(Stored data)
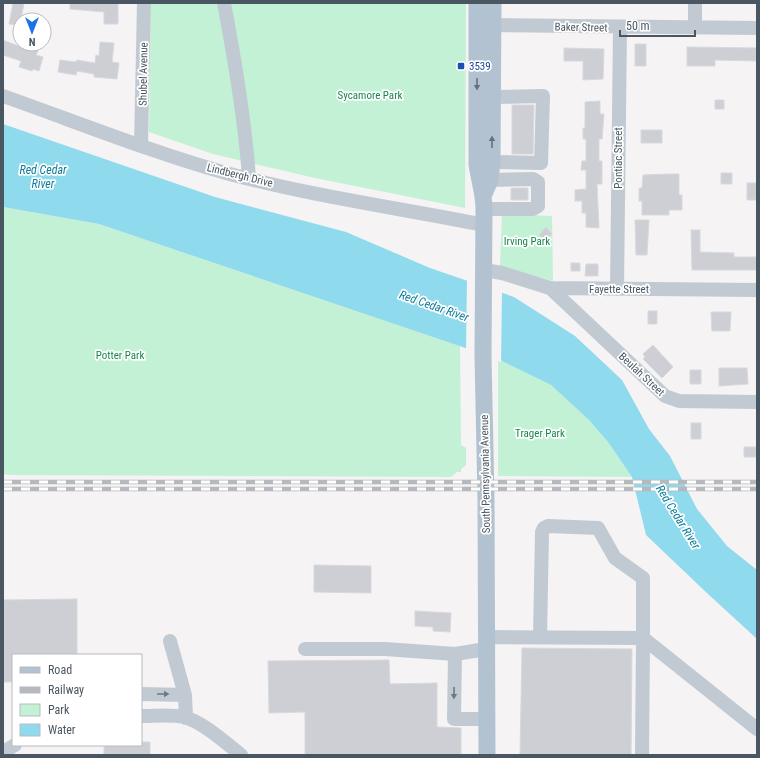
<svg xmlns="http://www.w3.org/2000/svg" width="760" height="758" font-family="'Roboto Condensed',sans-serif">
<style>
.green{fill:#c3f1d5}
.water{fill:#90daee}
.pier{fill:#f5f3f3}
.building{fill:#cdcfd5;stroke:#d7d9de}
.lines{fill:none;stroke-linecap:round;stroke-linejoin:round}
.minor{stroke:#c1cad2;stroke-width:14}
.major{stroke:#b3c2d1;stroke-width:17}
.rail-casing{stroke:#b5b8bd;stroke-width:4.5}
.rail{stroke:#fff;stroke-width:3;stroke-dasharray:9;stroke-linecap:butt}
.oneway{fill:#64717d}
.oneway2{fill:#6e7983}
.transit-dot{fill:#1a4fb4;stroke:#fff;stroke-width:1.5}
.labels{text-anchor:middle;stroke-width:3.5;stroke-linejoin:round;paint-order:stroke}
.street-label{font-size:11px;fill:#4a5661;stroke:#fff}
.transit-label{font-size:11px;fill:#164399;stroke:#fff;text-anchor:start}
.park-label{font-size:11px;fill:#17864f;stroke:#fff}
.water-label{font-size:12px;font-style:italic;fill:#0c7c9b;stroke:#fff}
</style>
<rect width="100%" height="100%" fill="#f5f3f3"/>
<path class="green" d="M151 3H466L465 208 315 178 213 154 149 132Z
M3 207 99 224 460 346 461 445 466 448V465L461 469V472H457L451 477 11 475 3 474Z
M502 214 552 216 553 281 500 266Z
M498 359 551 385 589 420 608 442 632 477 498 476Z"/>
<path class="water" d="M3 124 215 197 346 232 430 268 514 297 575 336 622 380 649 429 670 456 697 509 727 546 757 570V639L708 594 646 535 632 477 608 442 589 420 551 385 498 359 99 224 3 207Z"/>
<path class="pier" d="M467 279 502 291 501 362 466 350Z"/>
<path class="building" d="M13 3H24L20 25 9 24Z
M70 3H118V24H104V12L70 9Z
M3 40 29 50 30 48 38 51 36 55 43 57 39 71 33 69 32 71 19 67 21 61 3 55Z
M100 42 114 43 112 62 119 63 117 79 94 77V74L77 71 76 75 58 72 60 60 76 62 77 60 95 63 96 55 99 56Z
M635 44H646V66H635Z
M687 47 757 48V61L715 60V66H687Z
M564 48 604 49 603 79 583 80V61H564Z
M715 100H724V109H715Z
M600 101V114H604L602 139H599V161H602V184H597L599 228 586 227V213H582V201H575V190L586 189V170H581L582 161H586V139H583V128H585V102Z
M512 105H534L533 154H512Z
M641 130H662V143H641Z
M721 173H732V184H721Z
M669 174H679V195H682V210H669V215H642V201H639V188H642L643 175Z
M747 183H757V200H747Z
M511 188H528V200H511Z
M635 220H649L647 255H636Z
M546 227 552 234 544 241 539 235Z
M691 230H700V252L734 253V257H757V270H692Z
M571 263H580V271H571Z
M586 264H598V276H585Z
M648 311H657V324H648Z
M711 312H731L730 331H712Z
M653 345 673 367 662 378 643 359 645 357 643 354Z
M719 368H747L748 384 719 386Z
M690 370H701V384H690Z
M691 423H701V439H691Z
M744 447H756V457H744Z
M314 565 371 566V593L314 592Z
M77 599V655H13V682H3V600Z
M415 611 451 613 450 632 433 631V627L415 626Z
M522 648 632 649 631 755H520Z
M389 660 390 684 437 683V727L461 728V755H305V712L269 713 268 661Z
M141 742H150V755H104V745H141Z"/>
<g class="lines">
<path class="minor" d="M224 3C235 61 245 119 249 178
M483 25 757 28
M695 27V3
M3 96C77 122 151 152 226 173 311 196 399 208 484 225
M141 145 144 3
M492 162 541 163 543 96 492 97
M484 209H533L538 206V182L533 179 490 180
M484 270 502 273 550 288 757 290
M550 288 665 396 679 401 757 402
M617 289 620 27
M486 637 643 638 642 755
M540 637 542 532 544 528 548 526 598 528 615 558 643 578V638L757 729
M170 641 185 695 186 718
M305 649H385L455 654 486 649
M455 654 454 719H487
M141 694 185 695
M141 716C155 716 170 714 184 717 203 722 226 743 241 755
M3 752 15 745"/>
<path class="major" d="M477 3V164C479 180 484 193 484 209L483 356 486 499 487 755
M484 194 490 180 492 162 493 3"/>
<defs>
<path id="rail" d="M3 482H757
M3 489H757"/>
</defs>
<use href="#rail" class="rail-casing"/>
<use href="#rail" class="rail"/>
</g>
<defs><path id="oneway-solid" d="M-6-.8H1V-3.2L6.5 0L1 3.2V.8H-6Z"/></defs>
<g class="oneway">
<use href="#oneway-solid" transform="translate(477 84) rotate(90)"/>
<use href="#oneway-solid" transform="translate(492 142) rotate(-90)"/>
</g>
<g class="oneway2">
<use href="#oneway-solid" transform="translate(454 693) rotate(91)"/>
<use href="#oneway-solid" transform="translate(163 694)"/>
</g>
<rect class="transit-dot" x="457" y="62" width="8" height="8" rx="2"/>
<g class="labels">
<g class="street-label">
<text transform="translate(581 27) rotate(1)" y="4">Baker Street</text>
<text transform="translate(143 74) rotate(-89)" y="4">Shubel Avenue</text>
<text transform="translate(618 158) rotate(-90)" y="4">Pontiac Street</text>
<text transform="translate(240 175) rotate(14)" y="4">Lindbergh Drive</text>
<text x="619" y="293">Fayette Street</text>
<text transform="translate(642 374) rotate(43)" y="4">Beulah Street</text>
<text transform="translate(485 474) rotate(-91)" y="4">South Pennsylvania Avenue</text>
</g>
<g class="transit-label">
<text x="469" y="70">3539</text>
</g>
<g class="park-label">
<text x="370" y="99">Sycamore Park</text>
<text x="527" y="245">Irving Park</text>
<text x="120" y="359">Potter Park</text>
<text x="540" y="437">Trager Park</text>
</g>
<g class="water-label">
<text x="43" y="174">Red Cedar<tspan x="43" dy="14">River</tspan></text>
<text transform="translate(434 306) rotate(19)" y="4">Red Cedar River</text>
<text transform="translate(678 517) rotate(58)" y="4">Red Cedar River</text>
</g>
</g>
<rect width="760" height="758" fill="none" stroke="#4a5661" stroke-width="8"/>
<rect x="12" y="654" width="130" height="92" fill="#ffffff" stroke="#b7bbc0"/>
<rect x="20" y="667" width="20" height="6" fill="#b3c2d1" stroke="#b7bbc0"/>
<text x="48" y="674" font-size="12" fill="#4a5661">Road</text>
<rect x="20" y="687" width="20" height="6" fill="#b5b8bd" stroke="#b7bbc0"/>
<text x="48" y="694" font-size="12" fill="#4a5661">Railway</text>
<rect x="20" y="704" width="20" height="12" fill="#c3f1d5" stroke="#b7bbc0"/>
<text x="48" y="714" font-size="12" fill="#4a5661">Park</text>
<rect x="20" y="724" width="20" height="12" fill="#90daee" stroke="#b7bbc0"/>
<text x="48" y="734" font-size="12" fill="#4a5661">Water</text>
<g transform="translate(32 32) rotate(180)"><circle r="19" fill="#ffffff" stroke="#b7bbc0"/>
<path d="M0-3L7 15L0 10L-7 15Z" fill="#1a73e8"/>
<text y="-6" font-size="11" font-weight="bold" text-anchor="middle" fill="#4a5661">N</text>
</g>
<path d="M620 30v6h75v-6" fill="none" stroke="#4a5661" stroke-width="2"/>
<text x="626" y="30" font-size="12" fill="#4a5661" stroke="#ffffff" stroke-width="3" paint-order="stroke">50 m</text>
</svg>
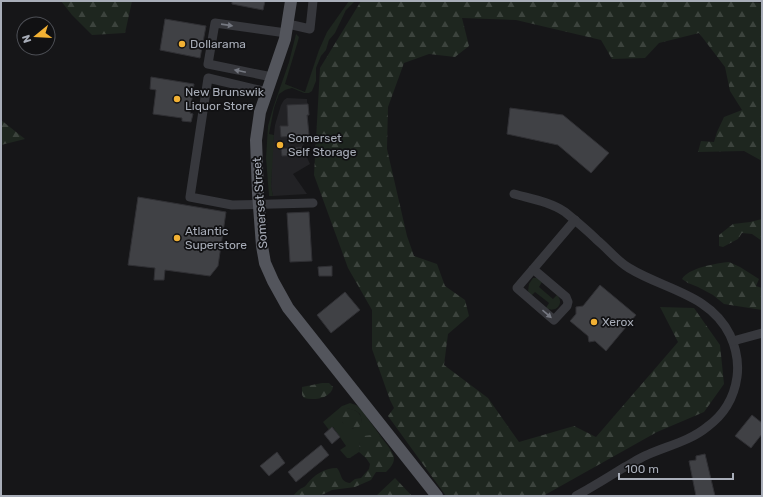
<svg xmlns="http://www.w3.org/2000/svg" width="763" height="497" font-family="Rubik,sans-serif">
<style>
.built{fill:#222225}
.green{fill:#1e261f;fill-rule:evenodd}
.forest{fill:url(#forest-firs)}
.building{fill:#404145;stroke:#303034}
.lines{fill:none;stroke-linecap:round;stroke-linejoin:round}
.minor{stroke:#37383d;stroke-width:9}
.major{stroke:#53555c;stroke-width:12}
.oneway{fill:#757881}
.poi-dot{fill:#f2b134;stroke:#111113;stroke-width:1.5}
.labels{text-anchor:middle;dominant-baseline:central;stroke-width:3.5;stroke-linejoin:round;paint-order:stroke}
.poi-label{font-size:12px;fill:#a8adb8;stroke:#111113;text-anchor:start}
.street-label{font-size:12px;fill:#a8adb8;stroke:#111113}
</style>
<defs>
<pattern id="forest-firs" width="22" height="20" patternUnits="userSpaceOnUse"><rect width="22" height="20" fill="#1e261f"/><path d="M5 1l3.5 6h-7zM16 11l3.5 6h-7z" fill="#3c433d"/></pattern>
</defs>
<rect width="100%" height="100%" fill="#161618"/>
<path class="built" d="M287 98 307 99 309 135 302 147 310 164 293 174 307 194 273 196 271 187 272 152 275 125 281 105 284 100Z"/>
<g class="green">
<path d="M349 1H355L346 10 335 33 329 40 326 50 321 56 316 68V81L312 91 309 93H304L292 88 285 90 279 94 274 108 269 134 274 135 271 186 273 196H269L266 158 268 126 273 108 289 62 296 34 299 37 298 41 285 84 305 92 319 50 327 32Z"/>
<path d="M533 278H537L542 282 539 287 553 299 557 295C565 303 556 314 546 308L549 303 535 292 531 296 528 291 529 284Z"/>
<path d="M350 403 356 405 360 408 390 449 380 437 375 435 360 442 359 452 350 458H347L340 450 346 446 333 427 329 430 323 422 342 406ZM347 408 356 411 360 414 362 422 353 429 342 422Z"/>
</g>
<g class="forest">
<path d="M61 1H132L125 33 92 35 72 15Z"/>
<path d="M361 1H737L762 3V161L744 151 698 152 701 141 714 142 717 132 724 117 742 110 730 91 725 67 699 33 659 43 645 58 612 59 601 40 516 20 462 18 469 46 455 57 429 54 404 63 388 107 387 149 407 236 414 256 437 264 445 286 465 300 469 316 448 334 444 365 488 398 519 442 574 426 596 437 678 342 660 307 694 308 720 345 724 384 704 412 657 432 543 496H446L388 416 394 408 390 400 372 349V310L348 268 314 175 320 68Z"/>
<path d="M1 120 25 139 1 145Z"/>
<path d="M762 219V241L752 234 742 233 738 239 723 247 719 246V235L733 224 750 222Z"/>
<path d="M729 262 740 267 759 279 756 286 762 288V310L724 304 713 295 698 287 688 283 682 279C688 268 717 263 729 262Z"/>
<path d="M322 383H329L333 387C331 398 314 401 304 398L302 395V387Z"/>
<path d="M347 408C356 410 361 412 362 422 356 442 325 412 347 408Z"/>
<path d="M371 435C373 435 375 434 377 435 383 438 394 453 394 458 394 464 390 468 386 472H376L371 480 355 487 332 490 324 494 315 496H293C295 494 299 489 302 488 305 486 305 487 307 484 314 475 324 468 337 468 342 474 340 482 350 483L355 479 361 478 369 469 370 464 366 458 359 452 360 440 363 436Z"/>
<path d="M395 478 412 496H376Z"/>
</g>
<g class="building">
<path d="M232 1H265L263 10 232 4Z"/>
<path d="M165 19 206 26 200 58 160 50Z"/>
<path d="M151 77 194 84 190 113 193 114 191 122 182 121V118L153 114 156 90 150 89Z"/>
<path d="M308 104 309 115H307L309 135 281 137 280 126H288L287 105Z"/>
<path d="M510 108 563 115 609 153 591 173 558 145 507 134Z"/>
<path d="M302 147 303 155 282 156 281 149Z"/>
<path d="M138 197 226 212 218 266 210 276 165 270 164 280H154L155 268 128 265Z"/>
<path d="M309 212 312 261 290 262 287 213Z"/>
<path d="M332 266V276H319L318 267Z"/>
<path d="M600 285 636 315 606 351 595 341 589 342 588 336 570 321 576 314V307L583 306Z"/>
<path d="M345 292 360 310 331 333 317 315Z"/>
<path d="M752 415 762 423V434L751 448 735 436Z"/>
<path d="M332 427 340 437 332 444 324 434Z"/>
<path d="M321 445 329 455 296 482 288 472Z"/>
<path d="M277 452 285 463 269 476 260 466Z"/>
<path d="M705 454 715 496H696L689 461 696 460V456Z"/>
</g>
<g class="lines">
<g class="minor">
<path d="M288 24 310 29 313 1"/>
<path d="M272 77 208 64 215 23 286 33"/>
<path d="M267 92 208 78 190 197 232 205 313 203"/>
<path d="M514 194C532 199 550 202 565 212 576 221 587 230 597 240 608 249 617 261 629 268 665 290 710 294 730 335 736 348 739 362 737 377 734 398 725 414 707 427 690 441 667 446 647 455 639 458 631 464 623 468 607 478 592 487 576 496"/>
<path d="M533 269 566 297 568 302 567 306 554 320 517 288 575 220"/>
<path d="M733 341 762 333"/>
</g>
<path class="major" d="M291 1 285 39 260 112 256 140 258 193 262 246 265 263 273 281 288 308 437 496"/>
</g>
<defs><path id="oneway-solid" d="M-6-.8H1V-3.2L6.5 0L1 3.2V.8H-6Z"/></defs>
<g class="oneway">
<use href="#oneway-solid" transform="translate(227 25) rotate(8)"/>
<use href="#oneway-solid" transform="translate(240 71) rotate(-168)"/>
<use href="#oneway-solid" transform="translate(547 314) rotate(41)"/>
</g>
<g class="poi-dot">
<circle cx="182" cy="44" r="4"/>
<circle cx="177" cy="99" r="4"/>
<circle cx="280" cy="145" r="4"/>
<circle cx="177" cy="238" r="4"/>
<circle cx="594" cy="322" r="4"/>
</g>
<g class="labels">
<g class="poi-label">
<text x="190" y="44">Dollarama</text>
<text x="185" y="92">New Brunswik<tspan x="185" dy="14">Liquor Store</tspan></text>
<text x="288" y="138">Somerset<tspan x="288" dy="14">Self Storage</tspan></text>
<text x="185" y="231">Atlantic<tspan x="185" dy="14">Superstore</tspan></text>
<text x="602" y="322">Xerox</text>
</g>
<g class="street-label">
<text transform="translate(260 203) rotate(-94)">Somerset Street</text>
</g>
</g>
<rect width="763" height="497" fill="none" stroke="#a8adb8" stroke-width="4"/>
<g transform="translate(36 36) rotate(252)"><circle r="19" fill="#111113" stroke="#4d4f55"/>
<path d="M0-3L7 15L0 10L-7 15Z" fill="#f2b134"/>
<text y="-6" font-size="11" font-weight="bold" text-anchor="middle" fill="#a8adb8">N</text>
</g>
<path d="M619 473v6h114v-6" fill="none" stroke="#a8adb8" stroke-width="2"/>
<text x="625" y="473" font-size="12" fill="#a8adb8" stroke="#111113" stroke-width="3" paint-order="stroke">100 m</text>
</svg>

* **The task**
Examine the entries and say how many of their lines hold the word "serif". No other words should accompany the number.

* **Problem solution**
2